The Value of an Education

Contrary to popular belief, having to take out a loan in college is O.K. Many students shy away from taking out a loan, and end up either stretching themselves very thin, or eliminating the prospect of college entirely. As an admissions counselor, I am sometimes very saddened by this, because it means that a student with great potential will miss out on opportunities that will affect his or her future. So in order to try and convince students otherwise, I try and help them look at the situation with a different perspective.

Unfortunately, college is expensive, and students rarely wind up with a full ride to their most prized institution. As a result, taking out loans for the purpose of gaining value has become normal for adults. Value items might consist of taking out a loan to attend college, buy a house, or buy a new car. The good thing about taking out a loan for college is that you are investing in your future. You won’t necessarily see this investment up front, but you will be more valuable as a college graduate than you would ever be as an adult with a high school diploma. The amount of monetary value that you would gain will increase with every degree you get. PhD students make more than Master’s students, Master’s more than Bachelor’s, and Bachelor’s more than Associate’s.

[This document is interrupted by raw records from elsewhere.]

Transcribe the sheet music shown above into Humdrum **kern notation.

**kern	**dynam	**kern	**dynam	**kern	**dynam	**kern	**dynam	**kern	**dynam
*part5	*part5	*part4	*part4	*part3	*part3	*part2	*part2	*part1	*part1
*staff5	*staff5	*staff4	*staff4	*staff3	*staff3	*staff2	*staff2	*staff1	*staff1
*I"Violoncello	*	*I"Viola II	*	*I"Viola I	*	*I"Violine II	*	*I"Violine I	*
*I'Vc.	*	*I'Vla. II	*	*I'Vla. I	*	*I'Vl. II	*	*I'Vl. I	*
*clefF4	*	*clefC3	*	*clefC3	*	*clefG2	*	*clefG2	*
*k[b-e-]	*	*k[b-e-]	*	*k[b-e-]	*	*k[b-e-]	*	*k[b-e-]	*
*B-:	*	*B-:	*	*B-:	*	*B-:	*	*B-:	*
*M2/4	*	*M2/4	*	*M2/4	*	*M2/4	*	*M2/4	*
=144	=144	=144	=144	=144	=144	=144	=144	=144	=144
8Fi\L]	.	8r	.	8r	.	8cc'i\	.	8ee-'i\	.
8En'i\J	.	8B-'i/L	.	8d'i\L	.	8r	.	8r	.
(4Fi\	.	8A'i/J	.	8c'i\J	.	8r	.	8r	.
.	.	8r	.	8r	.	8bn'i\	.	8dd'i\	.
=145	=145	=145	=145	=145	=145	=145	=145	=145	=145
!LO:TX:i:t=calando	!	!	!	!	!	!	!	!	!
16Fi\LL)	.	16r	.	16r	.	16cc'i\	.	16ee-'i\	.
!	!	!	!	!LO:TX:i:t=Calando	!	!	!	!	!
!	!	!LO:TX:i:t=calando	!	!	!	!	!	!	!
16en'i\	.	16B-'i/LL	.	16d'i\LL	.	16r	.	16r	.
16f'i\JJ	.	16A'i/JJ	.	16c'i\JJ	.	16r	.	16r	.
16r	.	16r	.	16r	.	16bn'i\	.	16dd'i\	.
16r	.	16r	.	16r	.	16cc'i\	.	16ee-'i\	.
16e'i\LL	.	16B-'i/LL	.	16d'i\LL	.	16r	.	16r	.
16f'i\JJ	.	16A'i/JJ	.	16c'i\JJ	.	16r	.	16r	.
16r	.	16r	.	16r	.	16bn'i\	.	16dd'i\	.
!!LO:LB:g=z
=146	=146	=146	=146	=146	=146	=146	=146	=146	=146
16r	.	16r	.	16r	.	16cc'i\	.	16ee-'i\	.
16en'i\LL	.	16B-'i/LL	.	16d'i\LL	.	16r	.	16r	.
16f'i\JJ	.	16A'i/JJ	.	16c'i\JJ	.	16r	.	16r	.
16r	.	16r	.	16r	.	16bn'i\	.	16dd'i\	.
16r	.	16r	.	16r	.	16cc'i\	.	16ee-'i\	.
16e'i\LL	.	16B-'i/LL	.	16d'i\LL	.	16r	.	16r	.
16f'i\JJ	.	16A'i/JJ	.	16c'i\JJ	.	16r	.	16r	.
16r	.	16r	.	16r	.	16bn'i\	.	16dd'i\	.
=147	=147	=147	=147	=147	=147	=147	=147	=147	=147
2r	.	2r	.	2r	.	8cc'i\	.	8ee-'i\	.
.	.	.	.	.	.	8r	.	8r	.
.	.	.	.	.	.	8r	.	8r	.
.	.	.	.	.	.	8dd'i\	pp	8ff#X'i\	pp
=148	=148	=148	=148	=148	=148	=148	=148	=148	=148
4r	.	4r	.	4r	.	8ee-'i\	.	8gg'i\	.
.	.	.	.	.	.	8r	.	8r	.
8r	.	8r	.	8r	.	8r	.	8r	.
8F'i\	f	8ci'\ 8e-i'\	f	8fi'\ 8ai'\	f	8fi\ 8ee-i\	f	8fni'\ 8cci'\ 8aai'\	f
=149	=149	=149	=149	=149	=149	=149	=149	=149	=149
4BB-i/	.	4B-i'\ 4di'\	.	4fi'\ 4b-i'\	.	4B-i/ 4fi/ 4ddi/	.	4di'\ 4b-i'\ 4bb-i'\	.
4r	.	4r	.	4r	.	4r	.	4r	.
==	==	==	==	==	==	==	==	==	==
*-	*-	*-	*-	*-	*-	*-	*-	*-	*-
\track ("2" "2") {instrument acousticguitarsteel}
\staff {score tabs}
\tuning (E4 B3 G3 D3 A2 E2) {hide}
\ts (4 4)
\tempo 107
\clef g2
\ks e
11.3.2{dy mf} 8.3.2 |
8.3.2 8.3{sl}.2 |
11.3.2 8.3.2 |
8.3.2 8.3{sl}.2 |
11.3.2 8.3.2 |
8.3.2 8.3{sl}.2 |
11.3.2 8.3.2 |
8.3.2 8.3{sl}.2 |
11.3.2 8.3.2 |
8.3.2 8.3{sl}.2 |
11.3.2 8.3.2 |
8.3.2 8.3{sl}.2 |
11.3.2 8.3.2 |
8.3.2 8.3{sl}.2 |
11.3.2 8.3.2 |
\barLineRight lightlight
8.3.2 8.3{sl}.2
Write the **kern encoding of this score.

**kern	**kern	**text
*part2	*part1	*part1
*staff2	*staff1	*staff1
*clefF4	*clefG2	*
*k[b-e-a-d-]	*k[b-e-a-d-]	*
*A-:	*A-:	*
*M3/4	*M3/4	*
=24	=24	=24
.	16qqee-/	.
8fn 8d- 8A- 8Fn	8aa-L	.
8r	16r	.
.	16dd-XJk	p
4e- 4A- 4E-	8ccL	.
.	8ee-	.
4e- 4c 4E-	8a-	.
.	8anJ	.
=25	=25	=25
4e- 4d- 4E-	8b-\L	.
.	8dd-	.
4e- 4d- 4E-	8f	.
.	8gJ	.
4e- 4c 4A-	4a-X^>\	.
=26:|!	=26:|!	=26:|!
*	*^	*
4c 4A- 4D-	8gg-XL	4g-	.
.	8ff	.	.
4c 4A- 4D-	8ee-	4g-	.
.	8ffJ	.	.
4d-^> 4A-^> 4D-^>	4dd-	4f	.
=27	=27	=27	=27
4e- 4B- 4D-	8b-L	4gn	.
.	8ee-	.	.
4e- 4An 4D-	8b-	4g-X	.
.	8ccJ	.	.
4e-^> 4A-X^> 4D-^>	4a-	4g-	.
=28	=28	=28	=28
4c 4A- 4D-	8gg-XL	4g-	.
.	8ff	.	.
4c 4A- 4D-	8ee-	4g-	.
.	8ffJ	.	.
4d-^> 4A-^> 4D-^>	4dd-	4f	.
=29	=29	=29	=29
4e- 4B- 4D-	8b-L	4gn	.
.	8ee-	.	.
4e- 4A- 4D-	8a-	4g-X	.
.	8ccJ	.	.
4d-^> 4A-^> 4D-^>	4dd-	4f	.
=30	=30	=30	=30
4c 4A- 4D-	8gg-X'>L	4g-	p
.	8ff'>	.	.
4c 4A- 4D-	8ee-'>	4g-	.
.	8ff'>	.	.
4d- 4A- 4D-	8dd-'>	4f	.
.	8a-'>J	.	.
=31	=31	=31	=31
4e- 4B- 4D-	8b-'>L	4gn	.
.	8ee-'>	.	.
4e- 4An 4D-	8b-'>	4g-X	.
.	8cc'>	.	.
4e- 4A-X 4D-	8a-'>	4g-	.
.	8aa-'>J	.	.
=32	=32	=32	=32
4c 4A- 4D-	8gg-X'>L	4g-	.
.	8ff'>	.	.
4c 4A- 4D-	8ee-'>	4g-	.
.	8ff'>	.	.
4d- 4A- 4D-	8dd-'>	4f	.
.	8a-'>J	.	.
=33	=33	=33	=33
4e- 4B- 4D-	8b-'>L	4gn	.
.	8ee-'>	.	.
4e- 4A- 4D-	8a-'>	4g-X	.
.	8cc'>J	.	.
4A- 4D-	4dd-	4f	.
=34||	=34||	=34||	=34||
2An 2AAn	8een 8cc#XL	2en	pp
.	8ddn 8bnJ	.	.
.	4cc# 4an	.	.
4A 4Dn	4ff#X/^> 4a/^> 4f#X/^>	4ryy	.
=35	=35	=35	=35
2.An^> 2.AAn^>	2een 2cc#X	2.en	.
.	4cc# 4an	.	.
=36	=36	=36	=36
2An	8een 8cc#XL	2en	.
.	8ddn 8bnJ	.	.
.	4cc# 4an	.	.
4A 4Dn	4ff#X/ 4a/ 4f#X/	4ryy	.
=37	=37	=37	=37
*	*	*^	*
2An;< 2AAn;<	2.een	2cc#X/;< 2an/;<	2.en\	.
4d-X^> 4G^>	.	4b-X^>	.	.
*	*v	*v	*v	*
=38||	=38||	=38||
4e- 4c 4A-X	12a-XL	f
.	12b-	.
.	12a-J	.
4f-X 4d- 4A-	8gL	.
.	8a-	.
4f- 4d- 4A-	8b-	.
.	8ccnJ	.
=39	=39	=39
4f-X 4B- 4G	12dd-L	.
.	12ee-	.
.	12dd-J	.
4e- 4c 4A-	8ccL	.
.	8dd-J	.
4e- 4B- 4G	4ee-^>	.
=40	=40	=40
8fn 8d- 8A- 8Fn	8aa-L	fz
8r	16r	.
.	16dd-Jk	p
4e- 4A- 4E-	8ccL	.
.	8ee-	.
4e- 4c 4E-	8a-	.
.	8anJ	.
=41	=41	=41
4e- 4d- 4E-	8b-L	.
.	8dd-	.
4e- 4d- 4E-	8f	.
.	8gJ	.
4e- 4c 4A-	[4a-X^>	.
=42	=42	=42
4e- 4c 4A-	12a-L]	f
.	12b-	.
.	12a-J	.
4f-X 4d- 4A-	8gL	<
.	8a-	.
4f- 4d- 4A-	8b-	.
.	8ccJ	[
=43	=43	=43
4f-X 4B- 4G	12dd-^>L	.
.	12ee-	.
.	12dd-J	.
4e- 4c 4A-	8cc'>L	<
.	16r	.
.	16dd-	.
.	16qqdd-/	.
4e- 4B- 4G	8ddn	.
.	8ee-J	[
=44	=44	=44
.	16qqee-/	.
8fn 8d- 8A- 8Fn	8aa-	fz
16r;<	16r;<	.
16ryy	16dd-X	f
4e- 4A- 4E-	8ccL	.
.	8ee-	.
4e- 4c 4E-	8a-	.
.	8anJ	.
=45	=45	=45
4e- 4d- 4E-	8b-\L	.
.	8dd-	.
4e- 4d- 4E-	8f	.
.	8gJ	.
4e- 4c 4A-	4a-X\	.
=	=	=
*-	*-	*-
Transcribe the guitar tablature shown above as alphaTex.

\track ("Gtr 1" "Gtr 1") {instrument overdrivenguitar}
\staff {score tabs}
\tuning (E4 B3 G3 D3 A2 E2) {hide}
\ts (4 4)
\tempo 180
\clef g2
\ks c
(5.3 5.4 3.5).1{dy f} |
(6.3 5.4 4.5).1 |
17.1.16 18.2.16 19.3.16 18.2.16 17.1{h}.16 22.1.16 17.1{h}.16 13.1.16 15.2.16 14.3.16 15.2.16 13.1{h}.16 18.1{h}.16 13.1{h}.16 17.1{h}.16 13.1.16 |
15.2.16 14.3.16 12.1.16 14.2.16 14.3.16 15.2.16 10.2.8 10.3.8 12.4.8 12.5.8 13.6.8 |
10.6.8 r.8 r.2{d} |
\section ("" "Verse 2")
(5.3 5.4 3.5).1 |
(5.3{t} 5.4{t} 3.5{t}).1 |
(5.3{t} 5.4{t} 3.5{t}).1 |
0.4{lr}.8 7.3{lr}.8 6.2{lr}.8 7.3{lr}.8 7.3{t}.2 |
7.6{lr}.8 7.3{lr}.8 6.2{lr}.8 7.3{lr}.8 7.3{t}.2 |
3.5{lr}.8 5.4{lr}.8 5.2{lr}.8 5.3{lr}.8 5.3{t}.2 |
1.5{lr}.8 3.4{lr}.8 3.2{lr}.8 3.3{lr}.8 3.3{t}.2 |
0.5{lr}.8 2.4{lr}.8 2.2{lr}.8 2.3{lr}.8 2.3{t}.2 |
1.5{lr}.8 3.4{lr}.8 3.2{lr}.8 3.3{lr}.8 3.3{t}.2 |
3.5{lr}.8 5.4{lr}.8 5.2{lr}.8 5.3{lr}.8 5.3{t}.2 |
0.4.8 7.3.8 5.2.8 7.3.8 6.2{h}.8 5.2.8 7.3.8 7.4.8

A shocking statistic- students who graduate from college will, over a lifetime, make over 1 million more than a high school graduate. Read this article for more information: http://latimesblogs.latimes.com/money_co/2011/08/college-gradutates-pay.html

As a college graduate and a student who had to take out a loan for college, I really do encourage you to consider the benefits of going to college- whatever that may cost. Work hard in your high school careers to get the highest GPA you can, and get involved in your school’s extracurricular activities. Those two items alone should help increase your chances of being admitted to an institution and receiving some sort of academic aid. If loans become your last resort, of course, learn about what a loan is and the types you can have, the consequences of taking out a loan, and plan out how you think you will be able to pay off your loan.